> _TO-DO ITEM_
Which lines make up the answer? Those from the line with "- **Web services**: Ports 80, 443 → web_table" through the end of the data; reproduce them exactly.

BEGIN DATA PROVIDED

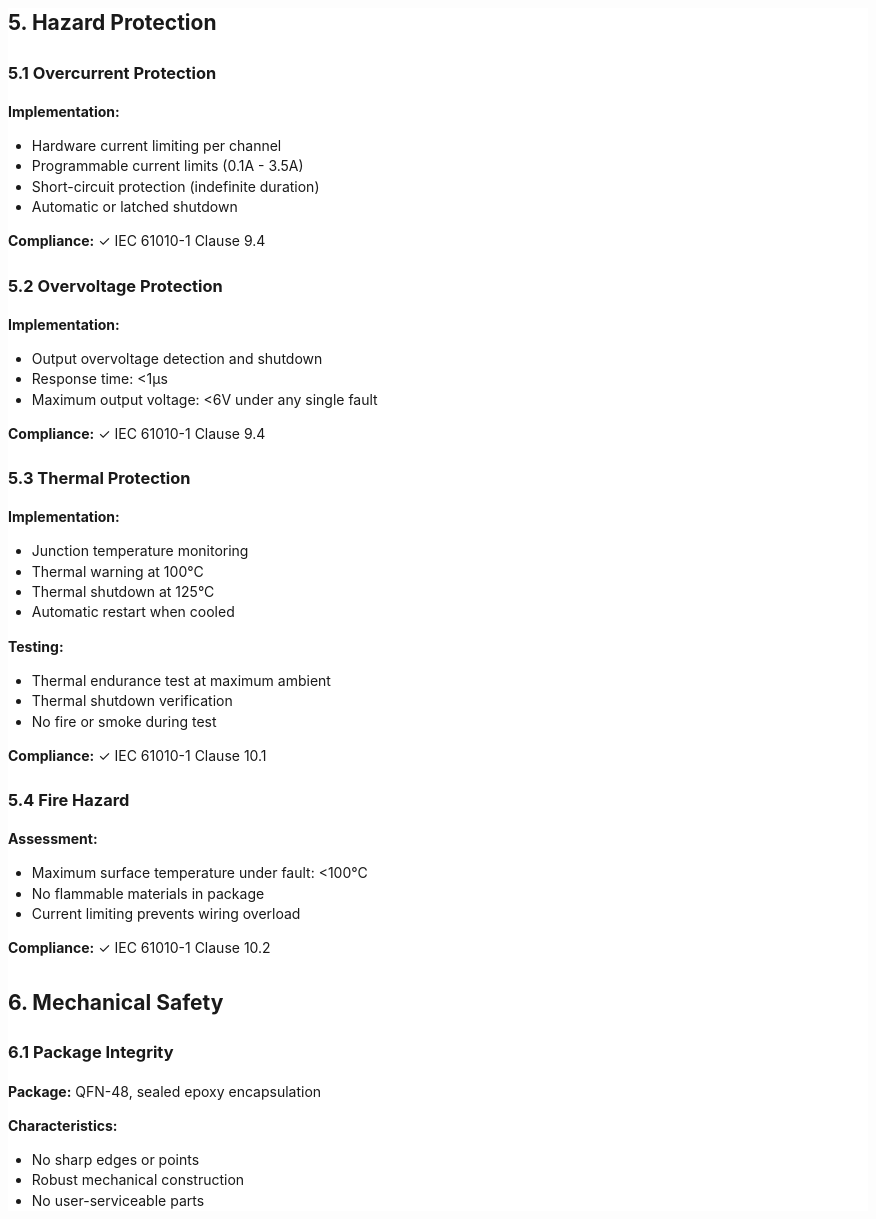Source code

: ## 5. Hazard Protection

### 5.1 Overcurrent Protection

**Implementation:**
- Hardware current limiting per channel
- Programmable current limits (0.1A - 3.5A)
- Short-circuit protection (indefinite duration)
- Automatic or latched shutdown

**Compliance:** ✓ IEC 61010-1 Clause 9.4

### 5.2 Overvoltage Protection

**Implementation:**
- Output overvoltage detection and shutdown
- Response time: <1µs
- Maximum output voltage: <6V under any single fault

**Compliance:** ✓ IEC 61010-1 Clause 9.4

### 5.3 Thermal Protection

**Implementation:**
- Junction temperature monitoring
- Thermal warning at 100°C
- Thermal shutdown at 125°C
- Automatic restart when cooled

**Testing:**
- Thermal endurance test at maximum ambient
- Thermal shutdown verification
- No fire or smoke during test

**Compliance:** ✓ IEC 61010-1 Clause 10.1

### 5.4 Fire Hazard

**Assessment:**
- Maximum surface temperature under fault: <100°C
- No flammable materials in package
- Current limiting prevents wiring overload

**Compliance:** ✓ IEC 61010-1 Clause 10.2

## 6. Mechanical Safety

### 6.1 Package Integrity

**Package:** QFN-48, sealed epoxy encapsulation

**Characteristics:**
- No sharp edges or points
- Robust mechanical construction
- No user-serviceable parts
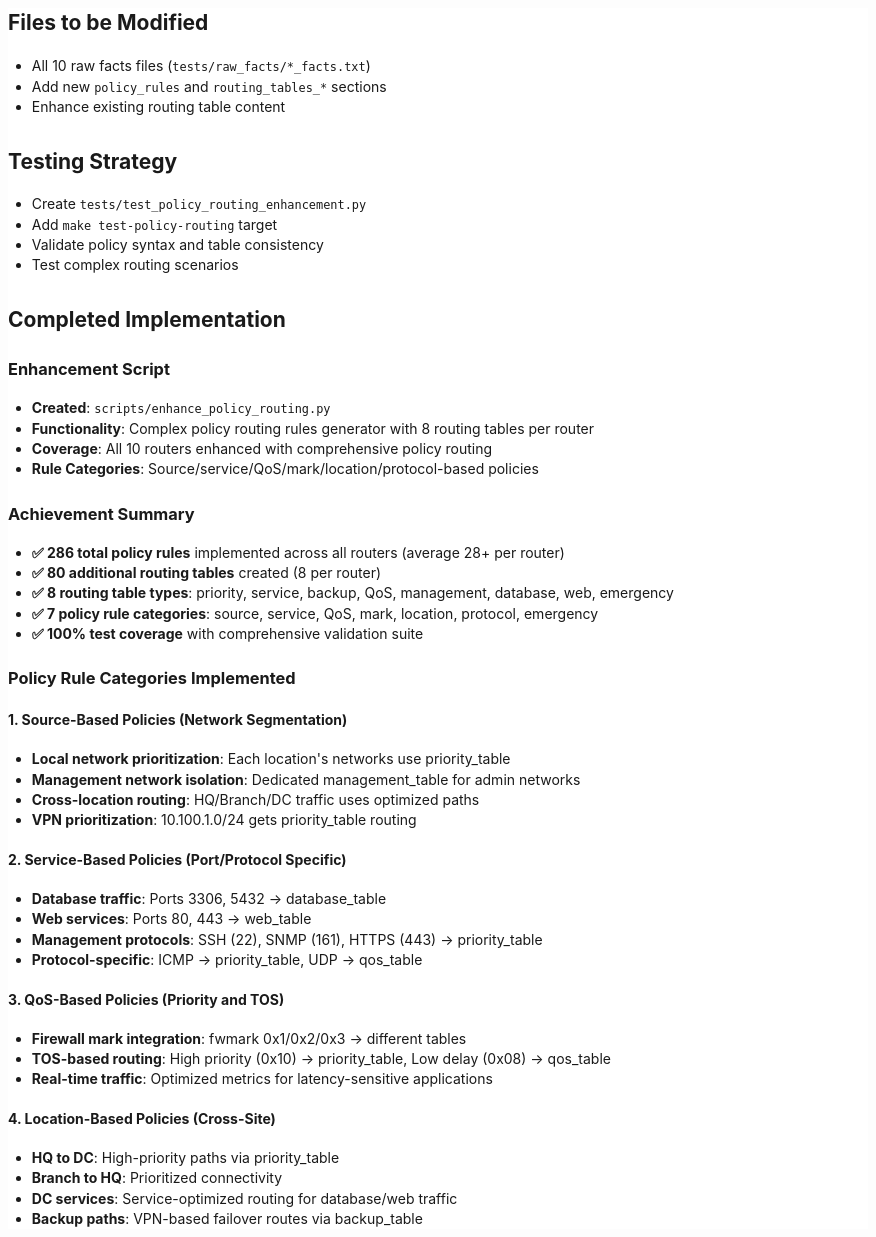 ## Files to be Modified
- All 10 raw facts files (`tests/raw_facts/*_facts.txt`)
- Add new `policy_rules` and `routing_tables_*` sections
- Enhance existing routing table content

## Testing Strategy
- Create `tests/test_policy_routing_enhancement.py`
- Add `make test-policy-routing` target
- Validate policy syntax and table consistency
- Test complex routing scenarios

## Completed Implementation

### Enhancement Script
- **Created**: `scripts/enhance_policy_routing.py`
- **Functionality**: Complex policy routing rules generator with 8 routing tables per router
- **Coverage**: All 10 routers enhanced with comprehensive policy routing
- **Rule Categories**: Source/service/QoS/mark/location/protocol-based policies

### Achievement Summary
- **✅ 286 total policy rules** implemented across all routers (average 28+ per router)
- **✅ 80 additional routing tables** created (8 per router)
- **✅ 8 routing table types**: priority, service, backup, QoS, management, database, web, emergency
- **✅ 7 policy rule categories**: source, service, QoS, mark, location, protocol, emergency
- **✅ 100% test coverage** with comprehensive validation suite

### Policy Rule Categories Implemented

#### 1. Source-Based Policies (Network Segmentation)
- **Local network prioritization**: Each location's networks use priority_table
- **Management network isolation**: Dedicated management_table for admin networks
- **Cross-location routing**: HQ/Branch/DC traffic uses optimized paths
- **VPN prioritization**: 10.100.1.0/24 gets priority_table routing

#### 2. Service-Based Policies (Port/Protocol Specific)  
- **Database traffic**: Ports 3306, 5432 → database_table
- **Web services**: Ports 80, 443 → web_table
- **Management protocols**: SSH (22), SNMP (161), HTTPS (443) → priority_table
- **Protocol-specific**: ICMP → priority_table, UDP → qos_table

#### 3. QoS-Based Policies (Priority and TOS)
- **Firewall mark integration**: fwmark 0x1/0x2/0x3 → different tables
- **TOS-based routing**: High priority (0x10) → priority_table, Low delay (0x08) → qos_table
- **Real-time traffic**: Optimized metrics for latency-sensitive applications

#### 4. Location-Based Policies (Cross-Site)
- **HQ to DC**: High-priority paths via priority_table
- **Branch to HQ**: Prioritized connectivity
- **DC services**: Service-optimized routing for database/web traffic
- **Backup paths**: VPN-based failover routes via backup_table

END DATA PROVIDED

> _WRITTEN RESPONSE_
- **Web services**: Ports 80, 443 → web_table
- **Management protocols**: SSH (22), SNMP (161), HTTPS (443) → priority_table
- **Protocol-specific**: ICMP → priority_table, UDP → qos_table

#### 3. QoS-Based Policies (Priority and TOS)
- **Firewall mark integration**: fwmark 0x1/0x2/0x3 → different tables
- **TOS-based routing**: High priority (0x10) → priority_table, Low delay (0x08) → qos_table
- **Real-time traffic**: Optimized metrics for latency-sensitive applications

#### 4. Location-Based Policies (Cross-Site)
- **HQ to DC**: High-priority paths via priority_table
- **Branch to HQ**: Prioritized connectivity
- **DC services**: Service-optimized routing for database/web traffic
- **Backup paths**: VPN-based failover routes via backup_table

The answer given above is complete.